- [TASK TO CARRY OUT]: Check every line of the data for the string "depth" and copy the ones that have it.

- [Saved data entries]:
-----
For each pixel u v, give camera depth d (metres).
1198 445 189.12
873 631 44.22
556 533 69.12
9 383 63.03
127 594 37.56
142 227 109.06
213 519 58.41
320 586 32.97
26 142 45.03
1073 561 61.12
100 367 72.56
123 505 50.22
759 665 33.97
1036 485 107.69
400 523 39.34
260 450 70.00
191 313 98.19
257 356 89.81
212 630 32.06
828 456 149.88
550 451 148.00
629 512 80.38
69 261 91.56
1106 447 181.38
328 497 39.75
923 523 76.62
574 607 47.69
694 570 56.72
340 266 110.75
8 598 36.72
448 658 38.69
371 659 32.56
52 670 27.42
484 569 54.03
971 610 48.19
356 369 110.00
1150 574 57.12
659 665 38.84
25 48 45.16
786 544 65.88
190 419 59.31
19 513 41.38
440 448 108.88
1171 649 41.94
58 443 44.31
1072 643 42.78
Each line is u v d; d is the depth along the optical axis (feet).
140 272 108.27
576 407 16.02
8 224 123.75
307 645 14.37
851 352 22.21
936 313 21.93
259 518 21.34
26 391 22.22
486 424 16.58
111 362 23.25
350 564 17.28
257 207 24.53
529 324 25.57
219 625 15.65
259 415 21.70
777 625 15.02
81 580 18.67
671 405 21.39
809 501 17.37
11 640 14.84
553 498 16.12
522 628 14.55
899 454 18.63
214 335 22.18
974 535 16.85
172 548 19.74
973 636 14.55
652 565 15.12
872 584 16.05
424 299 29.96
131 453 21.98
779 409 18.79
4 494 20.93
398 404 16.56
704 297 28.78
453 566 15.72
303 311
-----
- [REPLY TO THE EXERCISE]:
For each pixel u v, give camera depth d (metres).
Each line is u v d; d is the depth along the optical axis (feet).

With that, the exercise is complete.